33. Exhortons les Etats à tirer le meilleur parti du potentiel inexploité des technologies numériques pour en faire un levier d’autonomisation, de création d’emplois et de promotion de la culture de la paix.
34. Exhortons également les Etats à mettre en œuvre des dispositifs de surveillance et de filtrage des contenus en ligne qui servent de vecteurs à la radicalisation et au recrutement des jeunes dans des groupes extrémistes violents.
35. Appelons à soutenir les artistes et les producteurs de contenus qui promeuvent des récits alternatifs à la violence et qui, par leur engagement, contribuent à la valorisation de la diversité culturelle et à la déconstruction des discours de haine dans le cyberespace.
V. AU TITRE DE LA CONTRIBUTION DES JEUNES À UNE PAIX DURABLE EN AFRIQUE
36. Appelons à l’opérationnalisation des cadres existants tels que la Charte africaine de la jeunesse et à l’accélération de la mise en œuvre du Programme Jeunesse, Paix et Sécurité de l’Union africaine.
37. Demandons aux Etats et aux organisations internationales de promouvoir des mécanismes visant à accroître la participation des jeunes aux processus de prévention, de règlement des conflits et de consolidation de la paix.
38. Exhortons les Etats à élaborer et à mettre en œuvre des politiques renforçant la résilience des jeunes face à l’extrémisme violent.
39. Invitons les Etats à mettre en place, au niveau local, des « Comités Paix et Sécurité» intégrant les jeunes, les femmes, les leaders traditionnels et les forces de sécurité pour une gestion collaborative des défis liés à la paix et à la sécurité.
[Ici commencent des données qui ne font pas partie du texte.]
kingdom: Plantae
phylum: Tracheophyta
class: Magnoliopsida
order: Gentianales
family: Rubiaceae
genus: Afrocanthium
40. Exhortons les jeunes africains à s’engager davantage pour la paix et la sécurité sur le continent à travers des initiatives nationales et transnationales de coopération et de solidarité.
41. Appuyons l’appel des jeunes à la création d’un « Fonds pour la jeunesse africaine» et invitions l’Union africaine à prendre les mesures nécessaires pour rendre effectif ce fonds dans les meilleurs délais.
42. Soutenons l’appel des jeunes à l’endroit des Etats africains et de l’Union africaine pour une mobilisation plus forte et agissante autour de la question cruciale de la réparation des crimes historiques commis contre les peuples d’Afrique qui reste la voie indispensable pour la consolidation des relations pacifiques et durables entre l’Afrique et ses partenaires, surtout ceux qui étaient impliqués dans l’esclavage, la déportation et la colonisation.
43. Félicitons le Togo pour son initiative auprès des instances décisionnelles de l’Union africaine qui a abouti à l’adoption par la Conférence des Chefs d’État et de gouvernement, le 16 février 2025, à Addis Abeba en Éthiopie, de la Décision historique sur la « Qualification de l’esclavage, de la déportation et de la colonisation de crimes contre l’humanité et de génocide contre les peuples d’Afrique ».
44. Appuyons l’appel des jeunes à la correction de la carte du monde afin qu’elle reflète au mieux les dimensions réelles de l’Afrique et contribue à l’effort actuel pour redonner au continent une place juste et une représentativité équitable dans la gouvernance mondiale.
VI. AU TITRE DES DISPOSITIONS FINALES
45. Remercions le Président du Conseil, S.E.M. Faure Essozimna GNASSINGBE, et le gouvernement togolais pour leur leadership et leur engagement constant en faveur de la paix et de la sécurité en Afrique ainsi que pour la tenue effective des travaux de la deuxième édition du Lomé Peace and Security Forum.
46. Demandons au Togo de travailler à la pleine mise en œuvre des recommandations de la présente Déclaration.